Il est admis que les dispositions nationales limitatives relatives aux additifs à but nutritionnel ou supposé tel, dans l'alimentation humaine, sont justifiées au regard des articles 30 et 36 devenus 28 et 30 du traité des Communautés européennes, par la protection de la santé publique et la protection des consommateurs.
Conclusion
Dans ces conditions, en l'absence de contestations sur la matérialité même des faits, dès lors qu'il est établi que Monsieur S a commercialisé des compléments alimentaires non expressément autorisés en violation de la liste positive instaurée par le décret du 15 avril 1912 modifié, il sera déclaré coupable pour l'ensemble des faits visés à la prévention.
Sur la peine
En raison de l'importance et de la gravité des faits ainsi que de l'esprit de lucre qui en est à l'origine une amende de 15 500 euros sanctionnera utilement le comportement de M. S.
Sur l'action civile
La constitution de partie civile de l'AFOC et Orgeco est recevable et fondée dans son principe, dès lors que les infractions dont le prévenu a été déclaré coupable, ont nécessairement porté atteinte aux intérêts collectifs que ces associations ont en charge de défendre.
Compte tenu des éléments du dossier les indemnités sont fixées à 750 euros pour les dommages-intérêts, et 400 euros pour les frais irrépétibles.
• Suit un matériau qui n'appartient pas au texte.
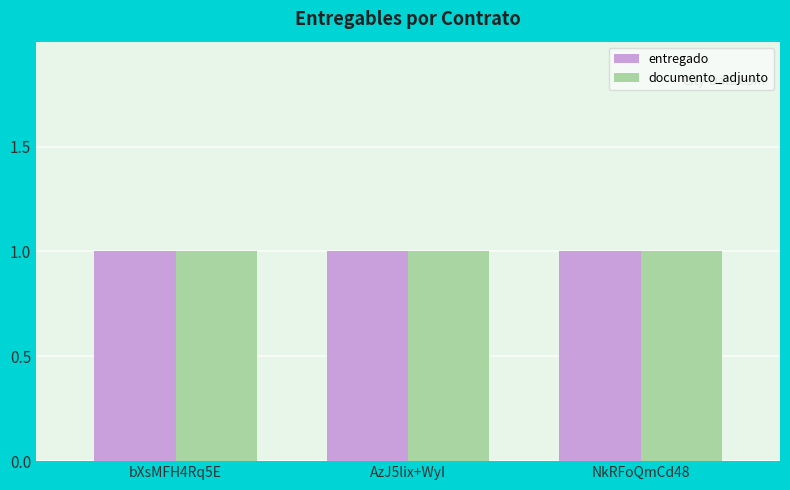

At which category is the sum across all series the highest?

bXsMFH4Rq5E%3D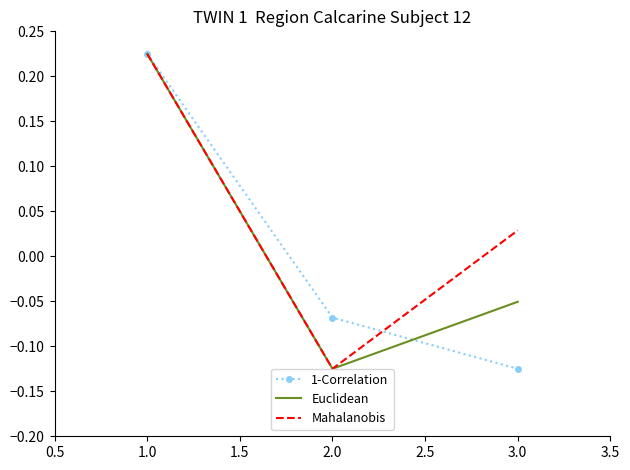

What position from the right is 1.0?

3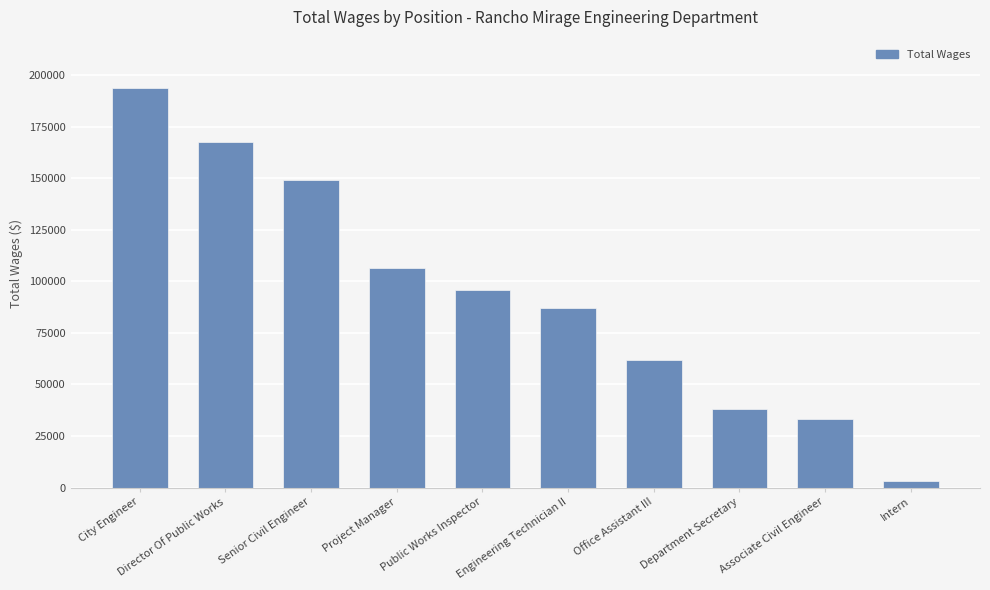

What is the value of the 9th bar from the left?

33340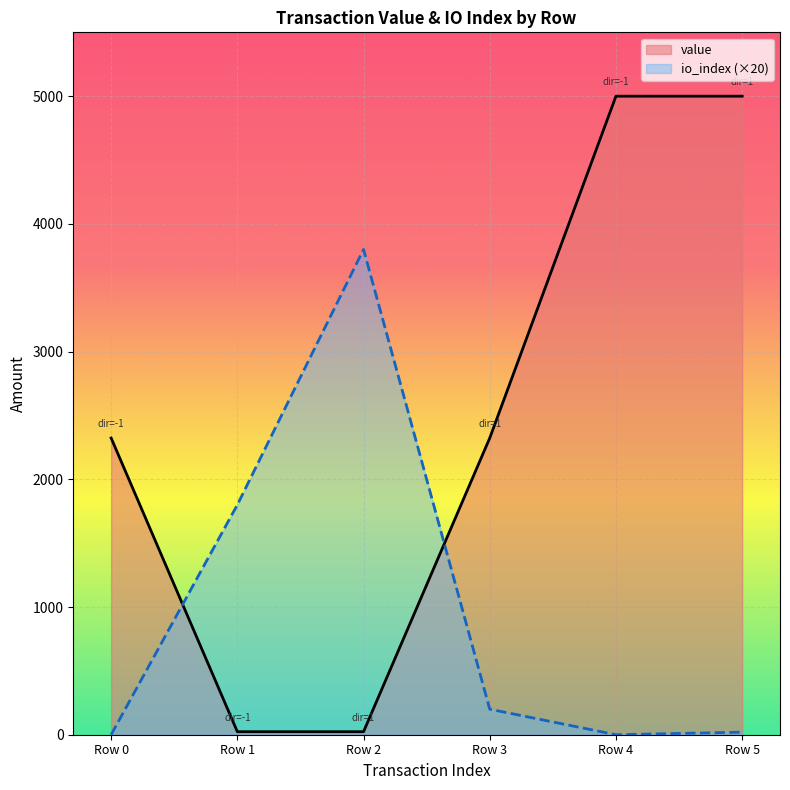

What is the difference between the maximum and minimum values in the io_index series?

3800.0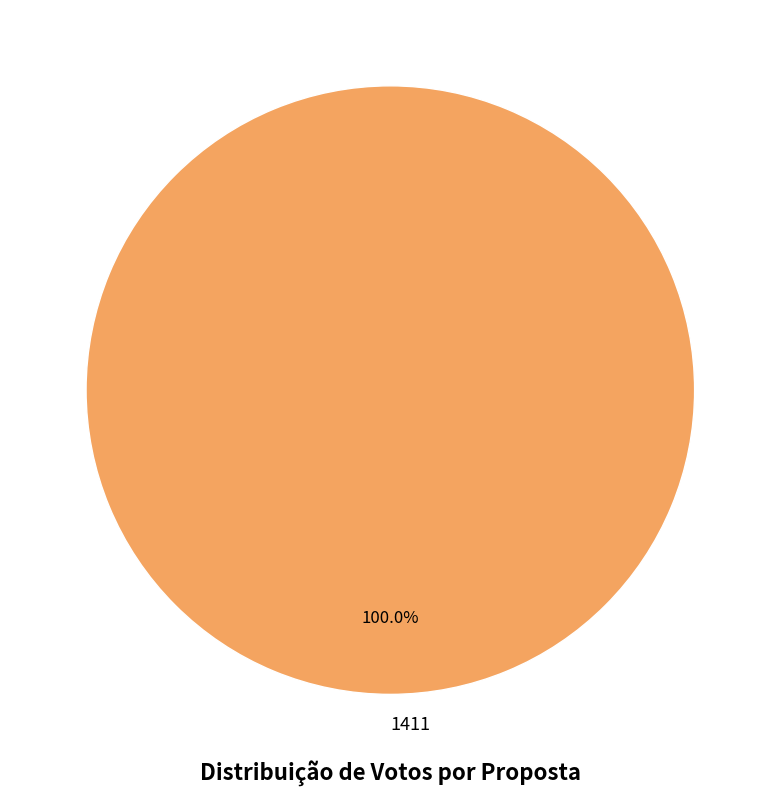

Which slice represents more than half of the pie?

1411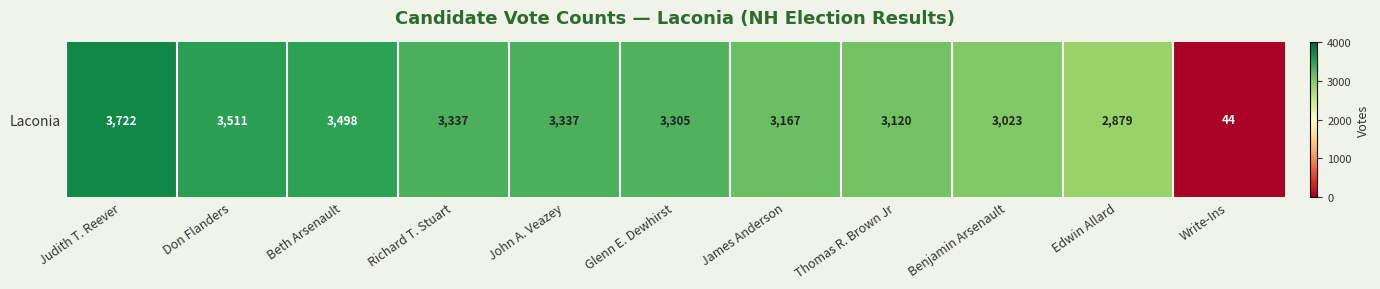

What is the average value?

2995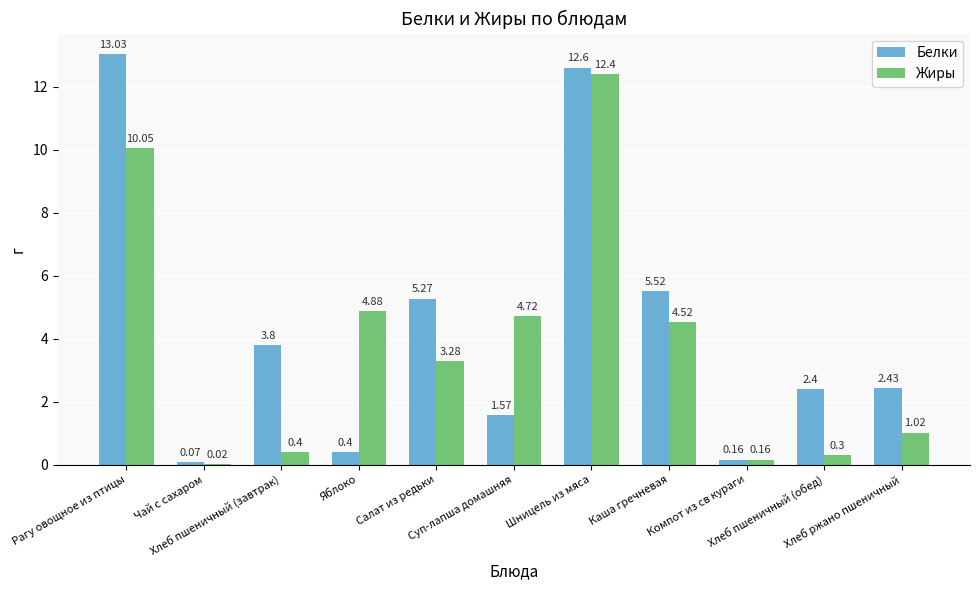

The Жиры series shows 12.4 at Шницель из мяса. True or false?

True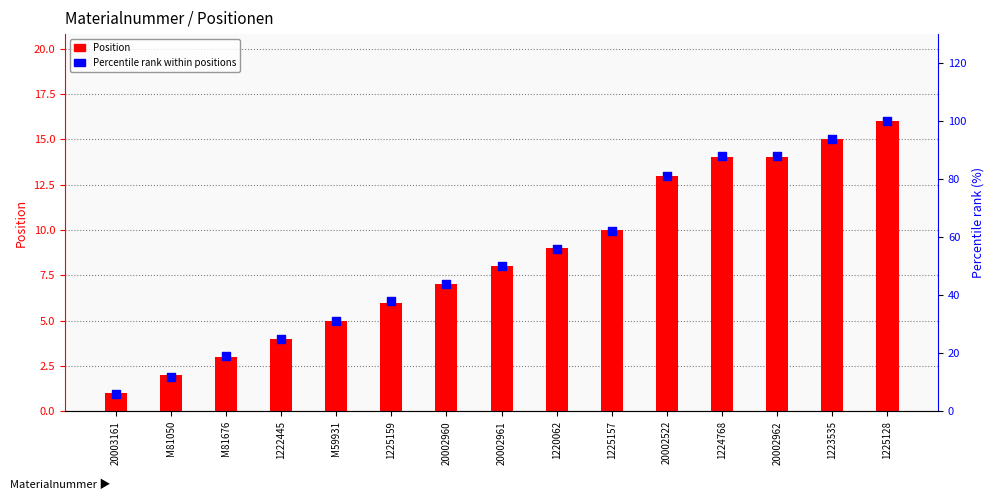

Which series has the largest total across all categories?

Percentile rank within positions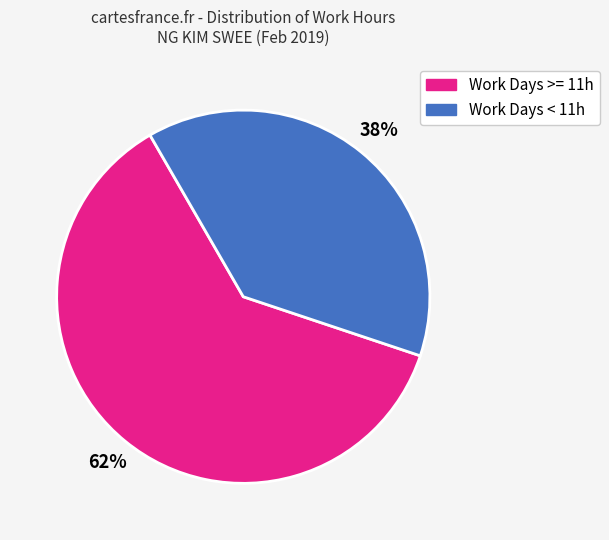

How many segments does this pie chart have?

2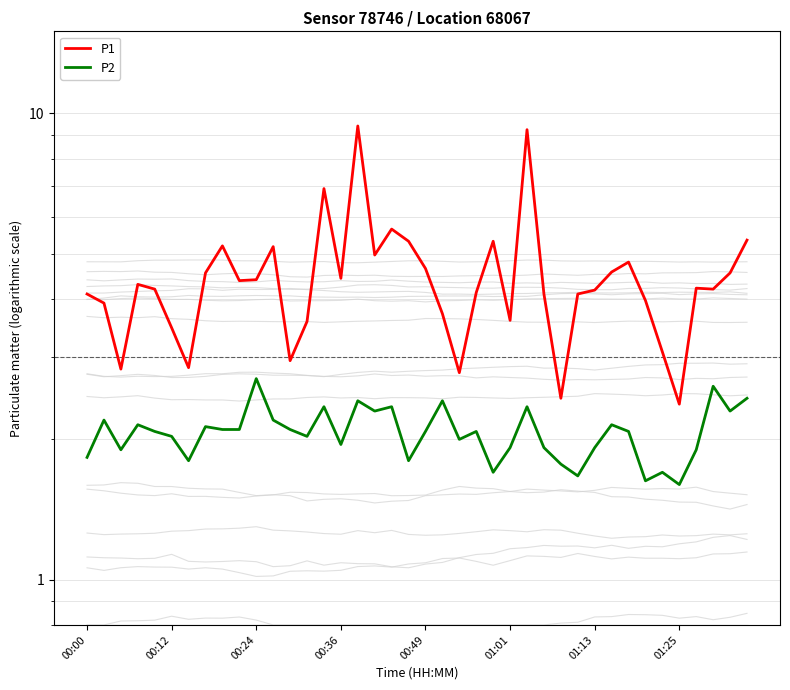

True or false: P1 has a value of 4.5 at 38.

True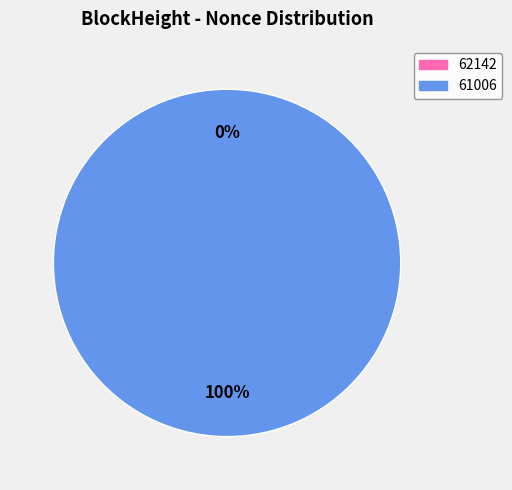

Which slice represents more than half of the pie?

61006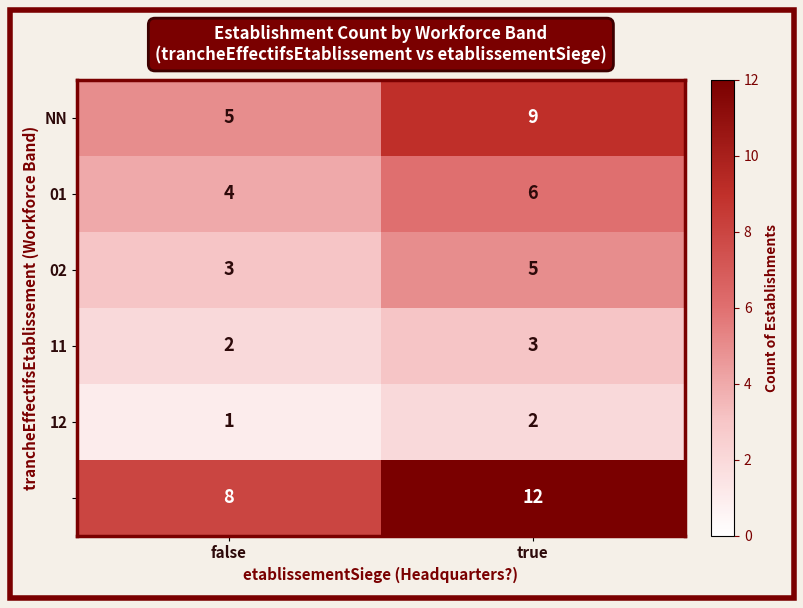

Which category has the highest value across all series?

true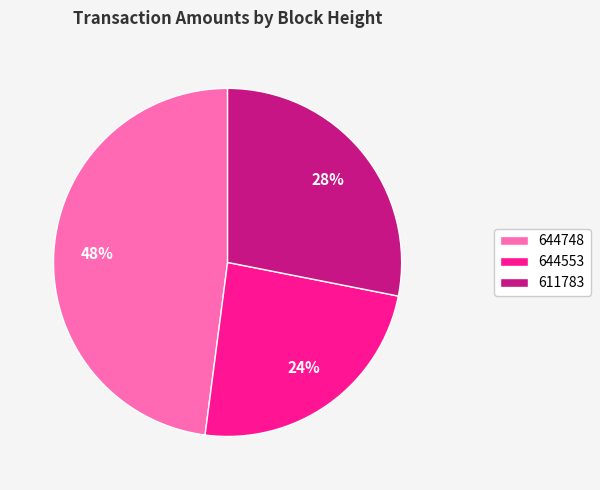

To the nearest percent, what is the difference between the 644748 and 644553 slice percentages?

24%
Par ces motifs, Statuant publiquement et par arrêt contradictoire, Déclare les appels recevables en la forme, Ordonne la jonction des procédures suivies sous les n° 604-2001, 605-2001, et 606-2001, Reformant partiellement, Déclare Monsieur S coupable de l'ensemble des faits visés à la prévention, Le condamne à une amende de 15 500 euros (quinze mille cinq cent euros), Ordonne la confiscation des produits saisis, Le condamne à payer: - à l'AFOC: 750 euros (sept cent cinquante euros) à titre de dommages-intérêts, 400 euros (quatre cent euros) au titre de l'article 475-1 du CPP; - à l'Orgeco: 750 euros (sept cent cinquante euros) à titre de dommages-intérêts, 400 euros (quatre cent euros) au titre de l'article 475-1 du CPP; Ordonne l'insertion du présent arrêt par extraits dans les journaux Ouest-France et le Maine Libre aux frais de Monsieur S. La présente décision est assujettie à un droit fixe de procédure d'un montant de 120 euros dont est redevable le condamné, conformément aux dispositions de l'article 1018-A du Code général des impôts. Dit que la contrainte par corps s'exercera s'il y a lieu selon les dispositions légales. Ainsi jugé et prononcé en vertu des articles L. 213-3, L. 216-2, L. 216-3, L. 216-8, du Code de la consommation.